两个主机之间的链路带宽瓶颈与最慢的一跳的能力相同。所以可以将链路带宽瓶颈定义为每一个路径上物理属性的一个常量；

Although various bottleneck link bandwidth measurement tools are available [10,11,12,13], for a number of reasons that are beyond the scope of this paper, all of these tools were unsatisfactory for our purposes. Hence, we developed our own tool (called SProbe) [14] based on the same underlying packet-pair dispersion technique as some of the above-mentioned tools. Unlike other tools, however, SProbe uses tricks inspired by Sting [9] to actively measure both upstream and downstream bottleneck bandwidths using only a few TCP packets. Our tool also proactively detects cross-traffic that interferes with the accuracy of the packet-pair technique, improving the overall accuracy of our measurements (for more information about SProbe, refer to http://sprobe.cs.washington.edu). By comparing the reported bandwidths of the peers with our measured bandwidths, we were able to verify the consistency and accuracy of SProbe, as we will demonstrate in Section 3.5.

SProbe工具；

2.3.4 A Summary of the Active Measurements

For the lifetime measurements, we monitored 17,125 Gnutella peers over a period of 60 hours and 7,000 Napster peers over a period of 25 hours. For each Gnutella peer, we determined its status (offline, inactive or active) once every seven minutes, and for each Napster peer, once every two minutes.
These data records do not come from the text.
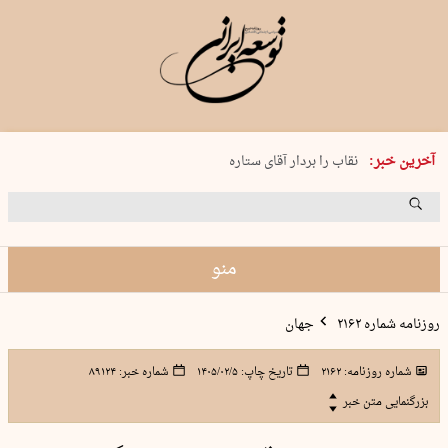
پنجشنبه 15 مرداد 1405 شماره 2243
آخرین خبر:
نقاب را بردار آقای ستاره
کدام فوتبال؟
فرعون در قلب دریای سیاه
برگزاری کنسرت علیرضا قربانی در …
منو
روزنامه شماره ۲۱۶۲
جهان
شماره روزنامه:
۲۱۶۲
تاریخ چاپ:
۱۴۰۵/۰۲/۵
شماره خبر:
۸۹۱۲۴
بزرگنمایی متن خبر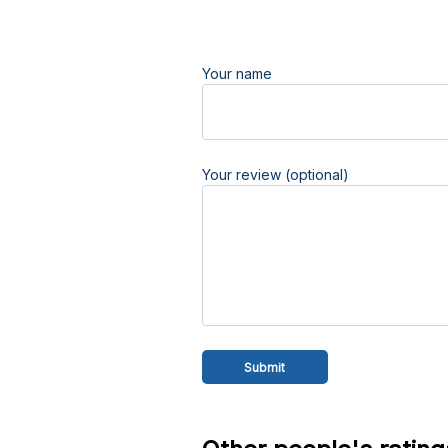
Your name
Your review (optional)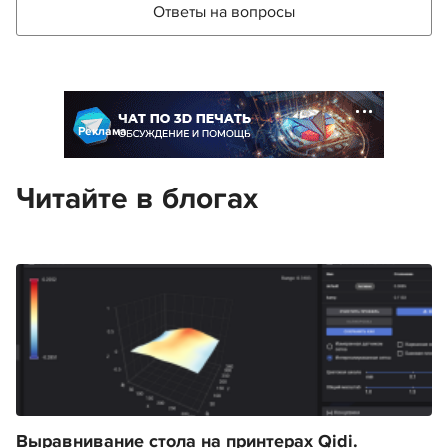
Ответы на вопросы
Реклама
Читайте в блогах
Выравнивание стола на принтерах Qidi.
For Gnutella, we attempted to measure bottleneck bandwidths and latencies to a random set of 595,974 unique peers (i.e., unique IP-address/port-number pairs). We were successful in gathering downstream bottleneck bandwidth measurements to 223,552 of these peers, the remainder of which were either offline or had significant cross-traffic. We measured upstream bottleneck bandwidths from 16,252 of the peers (for various reasons, upstream bottleneck bandwidth measurements from hosts are much harder to obtain than downstream measurements to hosts [14]). Finally, we were able to measure latency to 339,502 peers. For Napster, we attempted to measure downstream bottleneck bandwidths to 4,079 unique peers. We successfully measured 2,049 peers.
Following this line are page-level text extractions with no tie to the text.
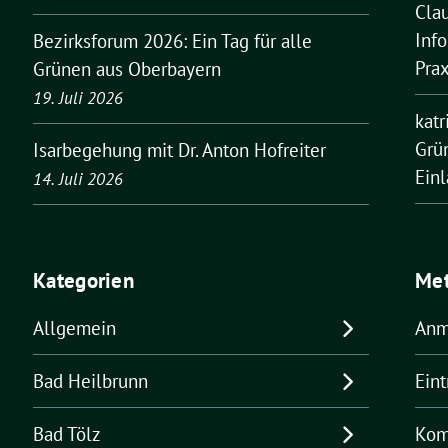
Cla
Inf
Bezirksforum 2026: Ein Tag für alle
Pra
Grünen aus Oberbayern
19. Juli 2026
kat
Grü
Isarbegehung mit Dr. Anton Hofreiter
Ein
14. Juli 2026
Kategorien
Me
Allgemein
Anm
Bad Heilbrunn
Ein
Bad Tölz
Kom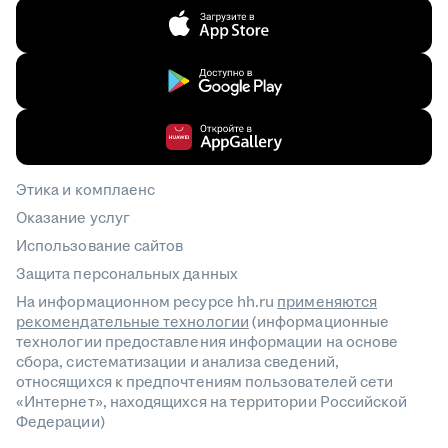
Этика и комплаенс
Оказание услуг
Использование сайтов
Защита персональных данных
На информационном ресурсе hh.ru
применяются
рекомендательные технологии
(информационные
технологии предоставления информации на основе
сбора, систематизации и анализа сведений,
относящихся к предпочтениям пользователей сети
«Интернет», находящихся на территории Российской
Федерации)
In several cases, our active measurements were regarded as intrusive by several monitored systems. Unfortunately, e-mail complaints received by the computing staff at the University of Washington forced us to prematurely terminate our crawls, hence the lower number of monitored Napster hosts. Nevertheless, we successfully captured a significant number of data points for us to believe that our results and conclusions are representative for the entire Napster population.